The core problem CQRS solves is that the data structures and access patterns for writing data (commands) are often fundamentally different from those for reading data (queries). Forcing them into a single model, like a typical CRUD repository, leads to impedance mismatch. You end up with a write model that’s too complex for reads, or a read model that’s inefficient for writes, or both.
CQRS addresses this by creating two distinct models:
- Command Side: Focused on receiving commands, enforcing business rules, and persisting the state. This model is often state-centric and emphasizes consistency.
- Query Side: Focused on providing data for display and reporting. This model is often optimized for specific read scenarios, denormalized, and can relax consistency guarantees (e.g., eventual consistency).
The "magic" happens in how these two sides stay in sync. When an Order is saved on the write side, an event (e.g., OrderPlacedEvent) is typically published.
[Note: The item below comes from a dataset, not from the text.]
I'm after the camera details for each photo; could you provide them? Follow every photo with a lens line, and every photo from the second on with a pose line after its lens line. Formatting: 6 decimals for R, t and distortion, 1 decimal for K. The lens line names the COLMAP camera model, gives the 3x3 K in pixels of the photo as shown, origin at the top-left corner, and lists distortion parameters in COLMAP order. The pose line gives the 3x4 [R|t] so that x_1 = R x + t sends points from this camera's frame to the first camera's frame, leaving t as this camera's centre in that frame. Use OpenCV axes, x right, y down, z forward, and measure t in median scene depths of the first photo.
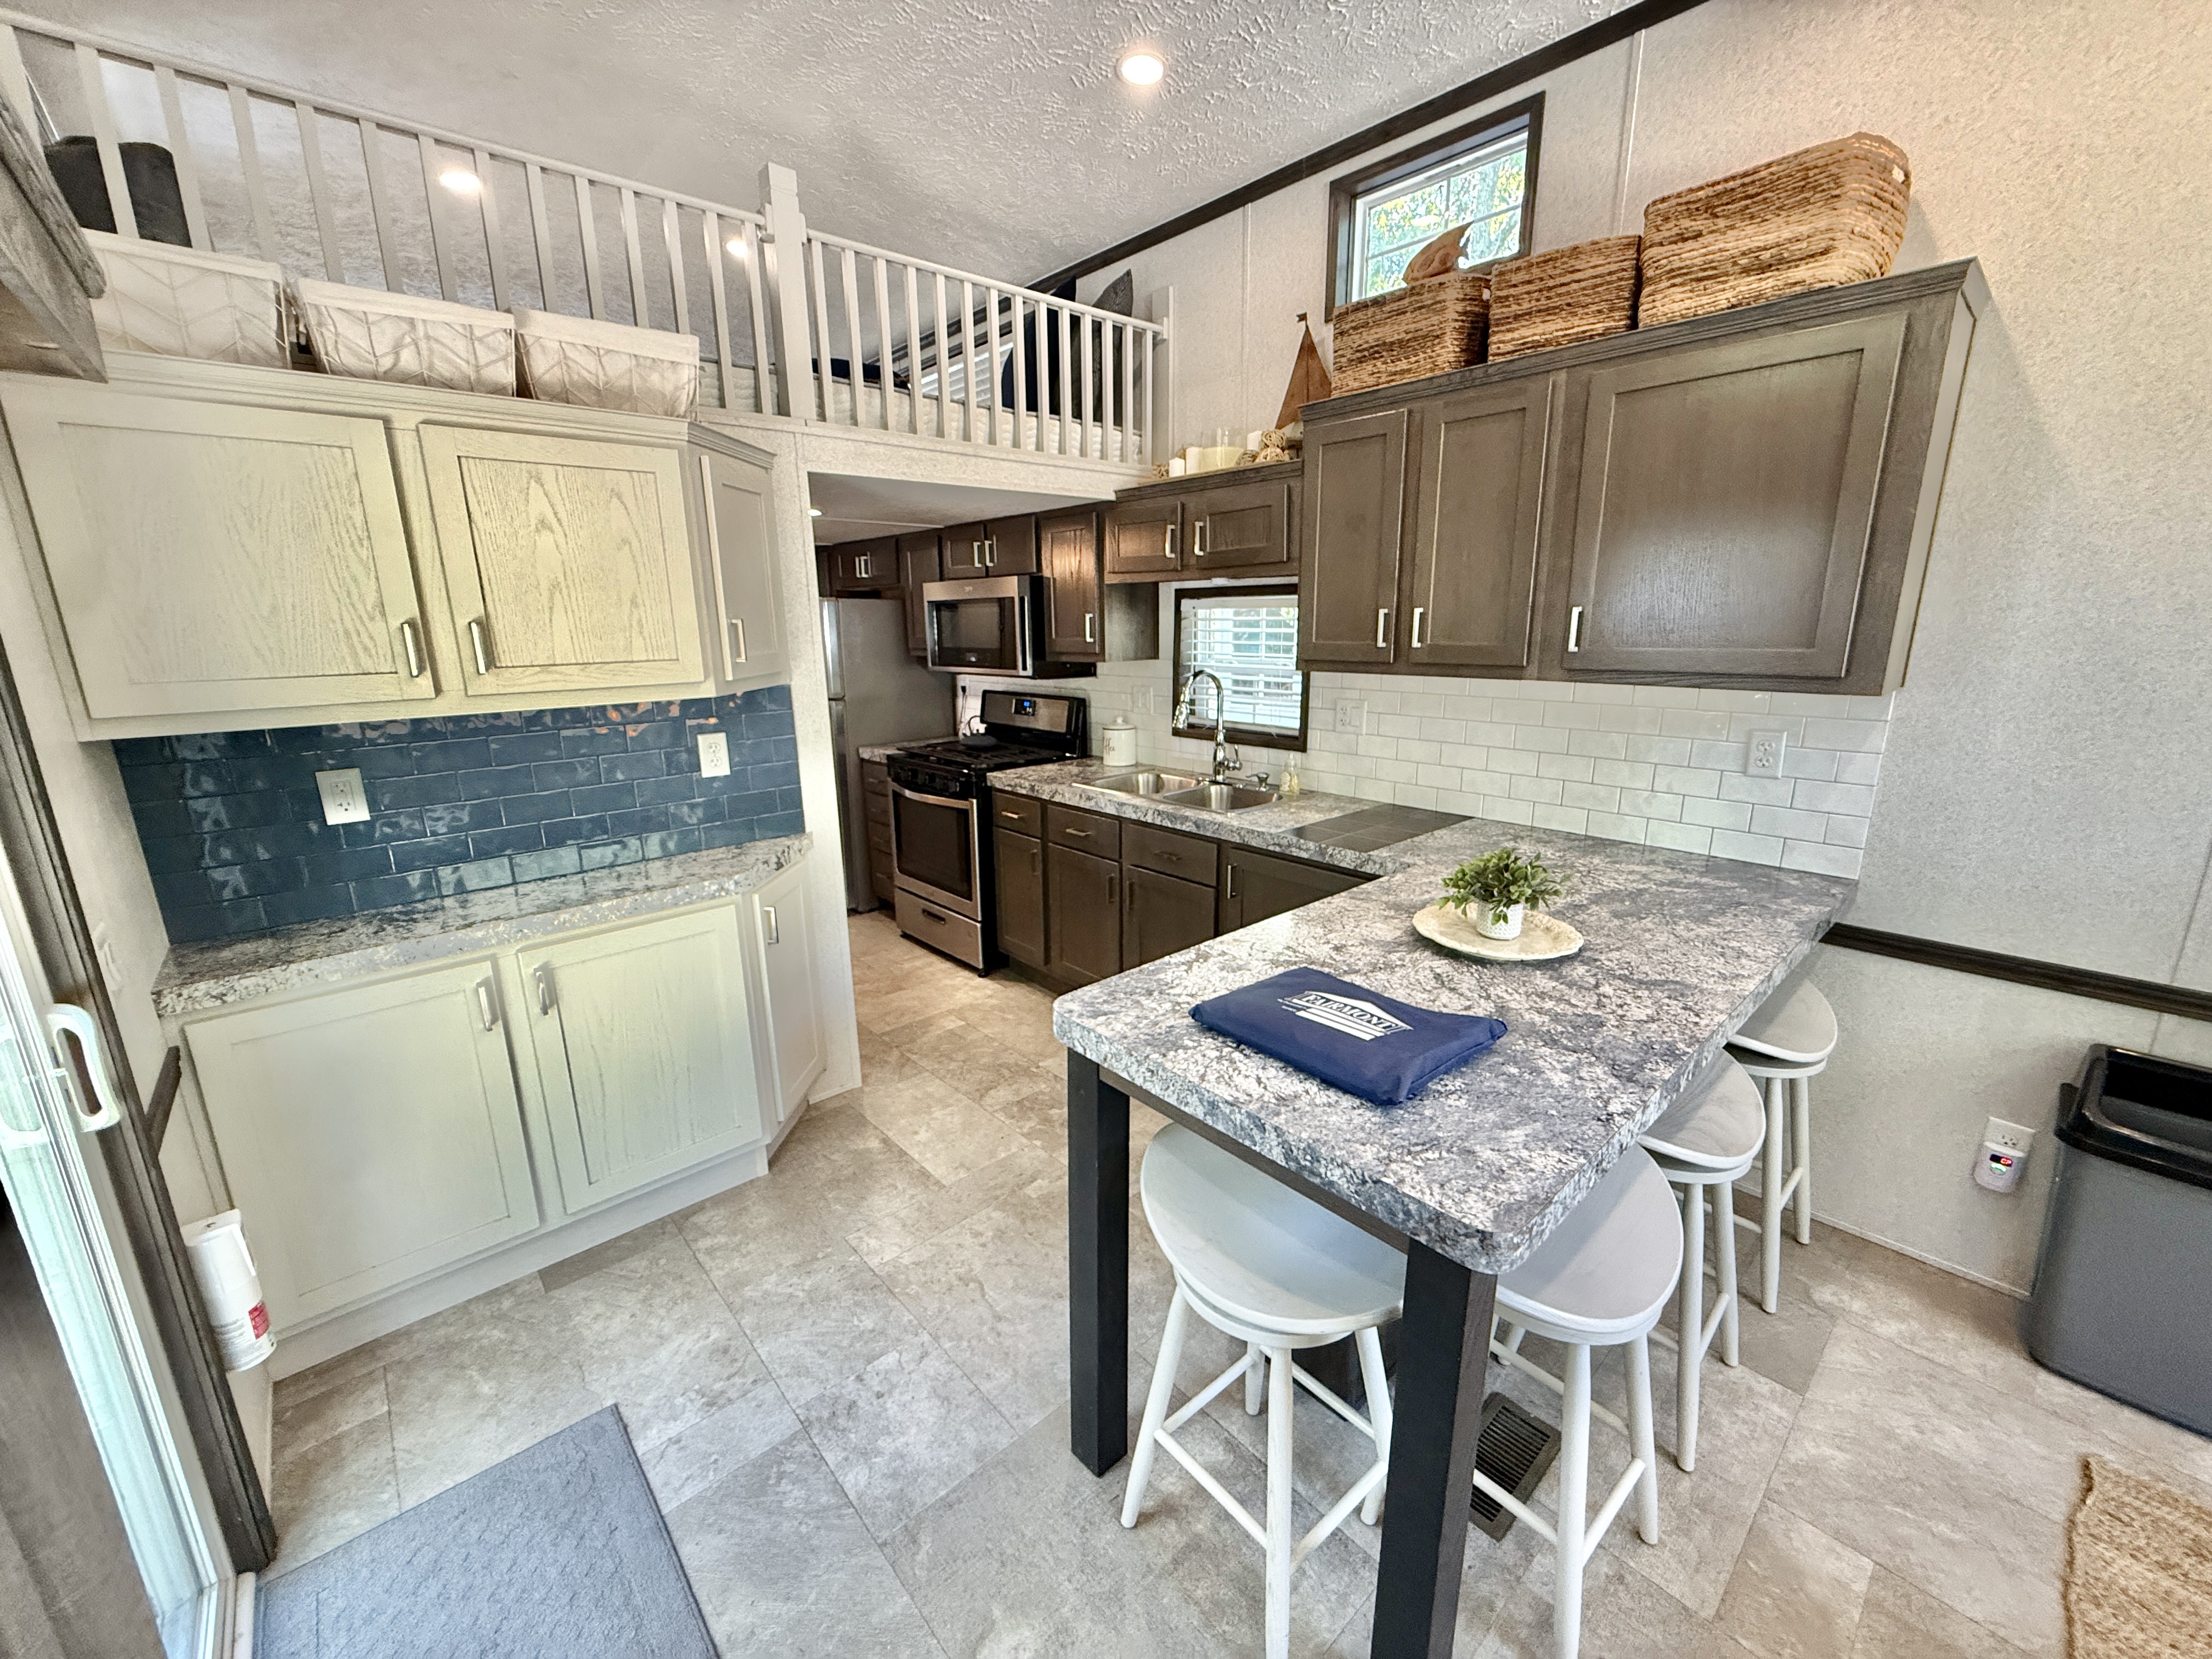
lens RADIAL K [[879.9, 0, 1092.0], [0, 879.9, 824.1], [0, 0, 1]] dist [0.001107, 0.000704]
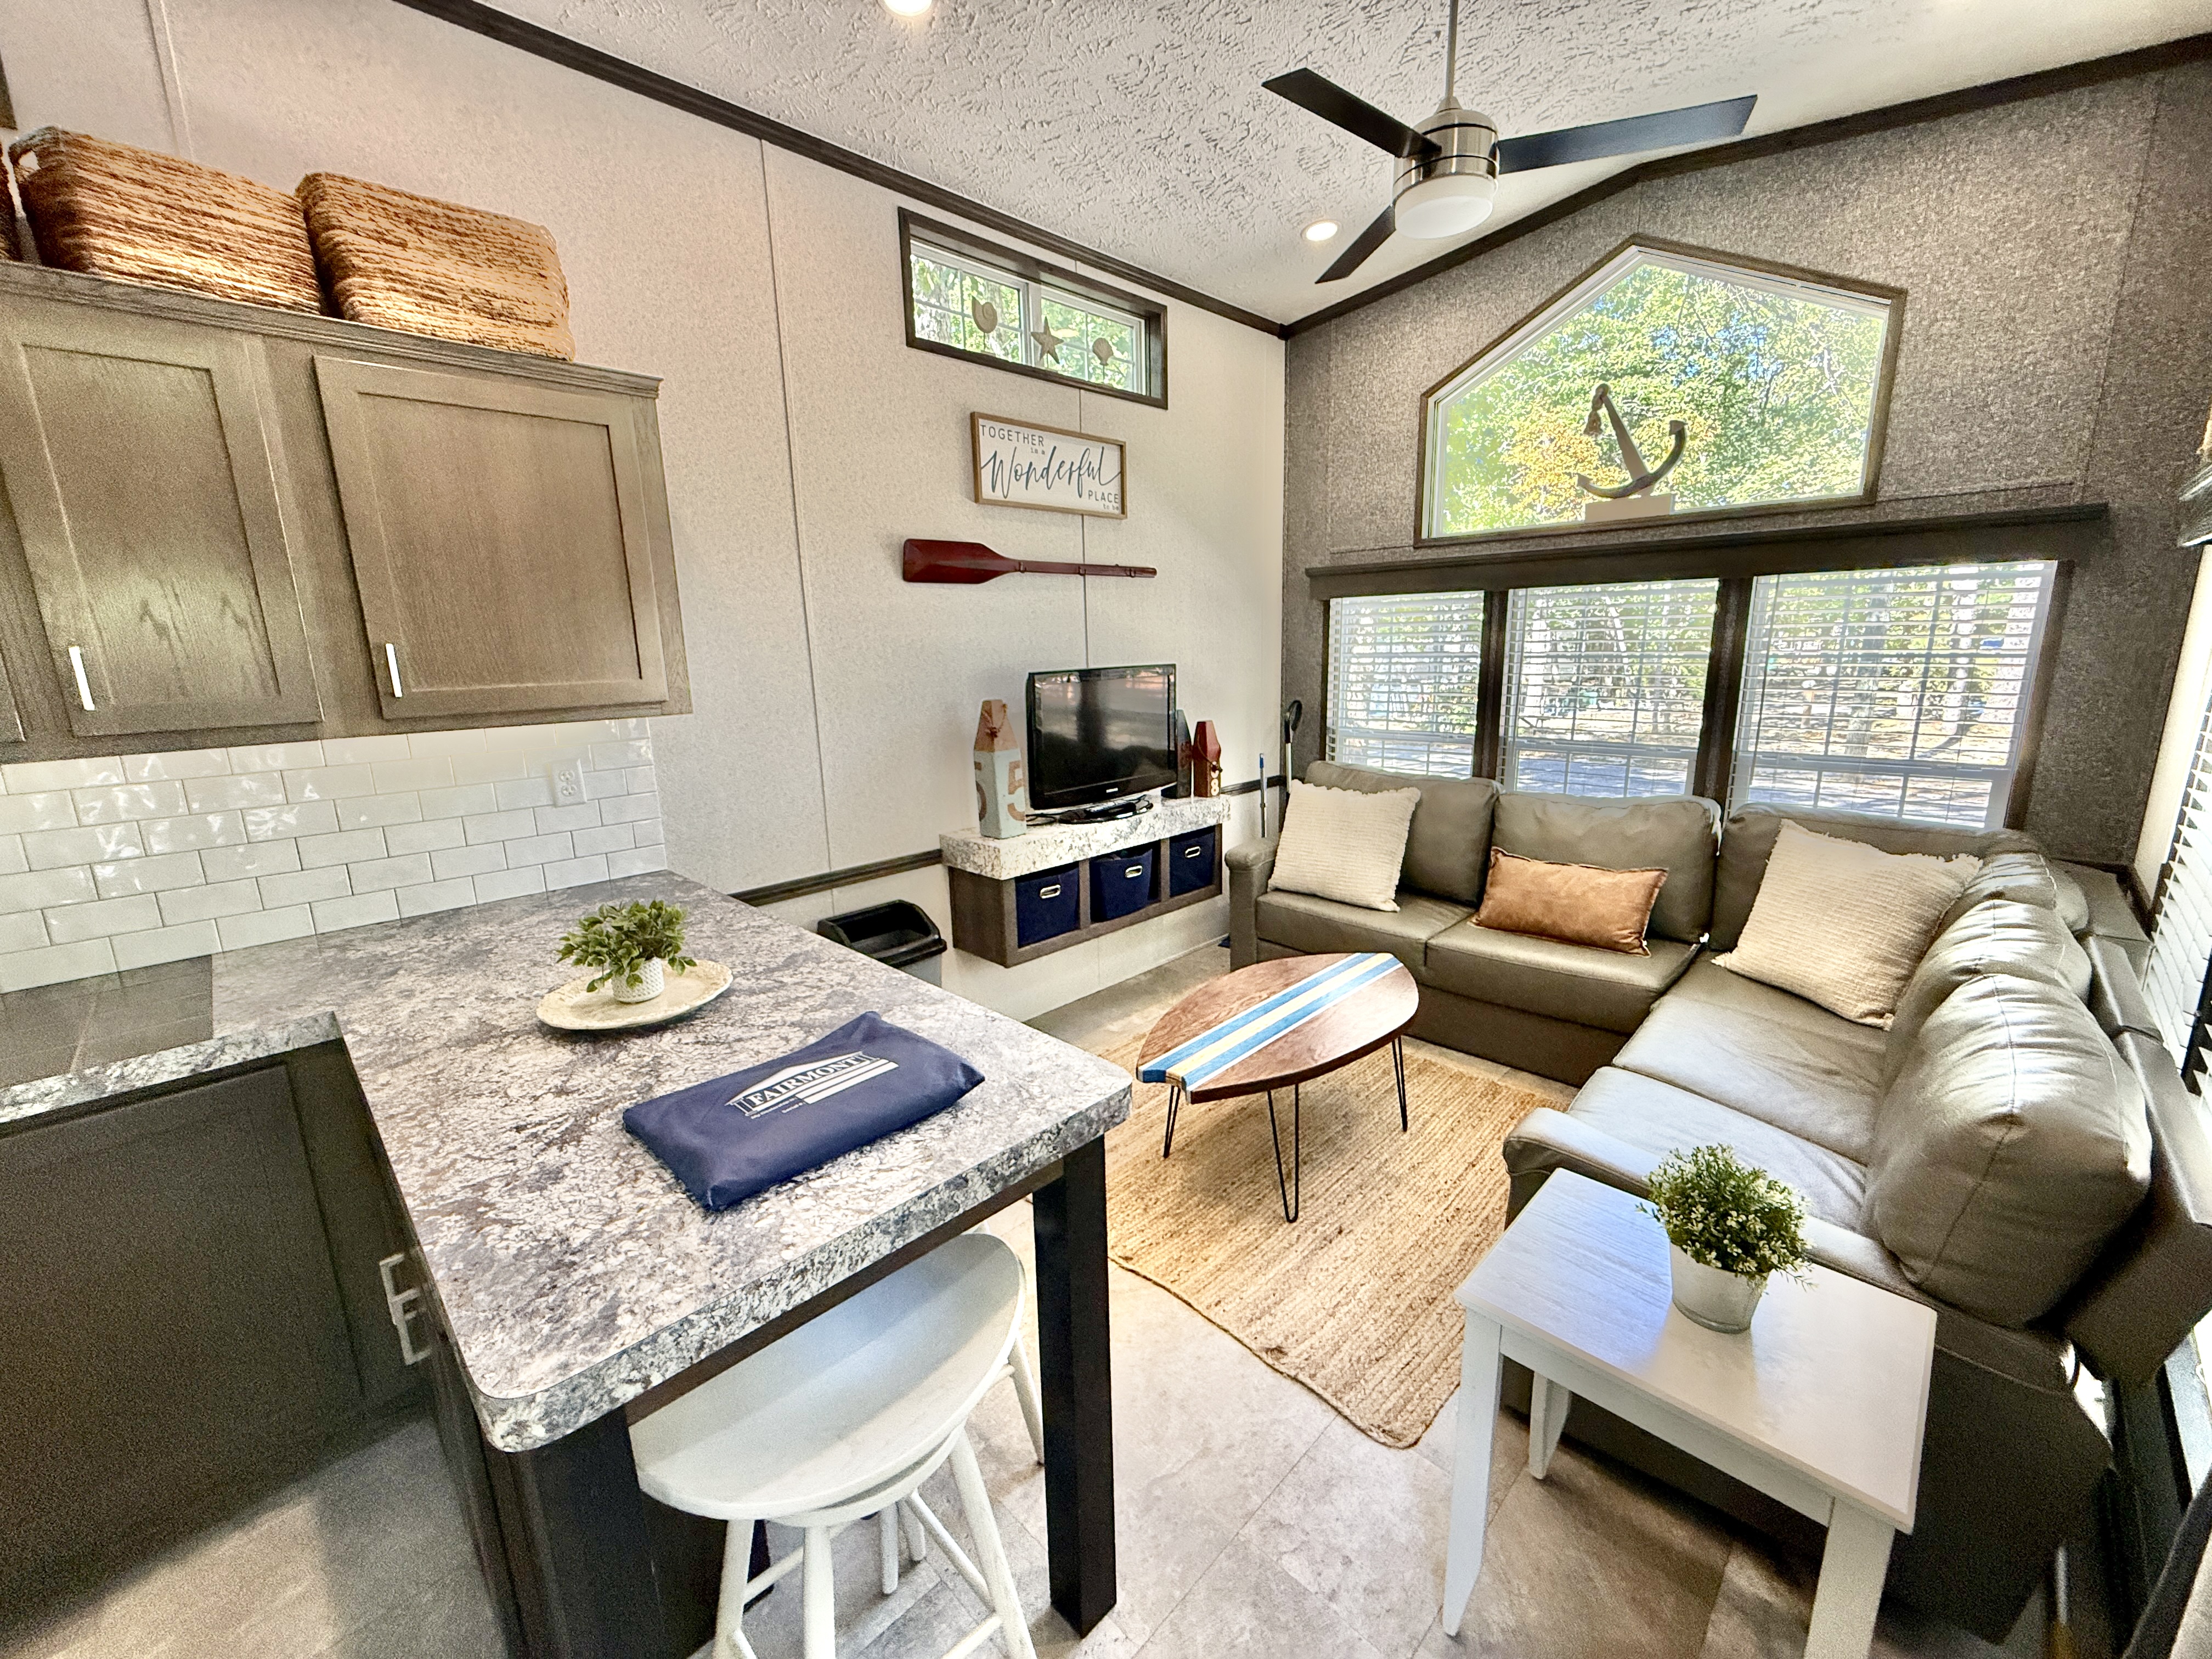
lens RADIAL K [[886.1, 0, 1106.0], [0, 886.1, 829.5], [0, 0, 1]] dist [-0.002475, 0.000442]
pose [[-0.067274, -0.191196, 0.979244, -0.363978], [0.258346, 0.944656, 0.202191, -0.082071], [-0.963707, 0.266586, -0.014156, 0.441645]]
A separate process, often called a "projection" or "event handler," subscribes to these events and updates the read model.
// Event handler for the read side
public class OrderEventHandler {
private final OrderSummaryRepository orderSummaryRepository;
public OrderEventHandler(OrderSummaryRepository orderSummaryRepository) {
this.orderSummaryRepository = orderSummaryRepository;
}
public void handle(OrderPlacedEvent event) {
OrderSummary summary = new OrderSummary(
event.getOrderId(),
event.getOrderDate(),
calculateTotal(event.getItems()),
"PENDING" // Initial status
);
orderSummaryRepository.save(summary);
}
public void handle(OrderStatusChangedEvent event) {
OrderSummary summary = orderSummaryRepository.findById(event.getOrderId());
if (summary != null) {
summary.setStatus(event.getNewStatus());
orderSummaryRepository.save(summary); // Update existing
}
}
// Helper method to calculate total...
}
This event-driven approach allows the read model to be built and maintained independently. You can have multiple read models, each optimized for a different query. For instance, one for customer order history, another for an internal dashboard showing recent orders, and yet another for an analytics system.
The "secret sauce" often lies in the database choice for each side. The write side might use a transactional relational database like PostgreSQL or SQL Server for strong consistency. The read side, however, could leverage a document database like MongoDB for flexible schemas and fast document retrieval, a search engine like Elasticsearch for complex filtering and aggregations, or even a specialized time-series database for analytical workloads. The key is that the choice is driven purely by the read requirements, not by the write requirements.
When you see CQRS implemented, pay close attention to the event bus or message queue. This is the backbone that connects the write-side events to the read-side projections. Technologies like Kafka, RabbitMQ, or AWS SQS/SNS are common here. The latency introduced by the eventing mechanism is a critical factor in how "eventually consistent" your read models will be.
The next logical step after mastering CQRS is to explore how it pairs with Event Sourcing, where the write side doesn’t just store the current state but a sequence of all events that led to that state.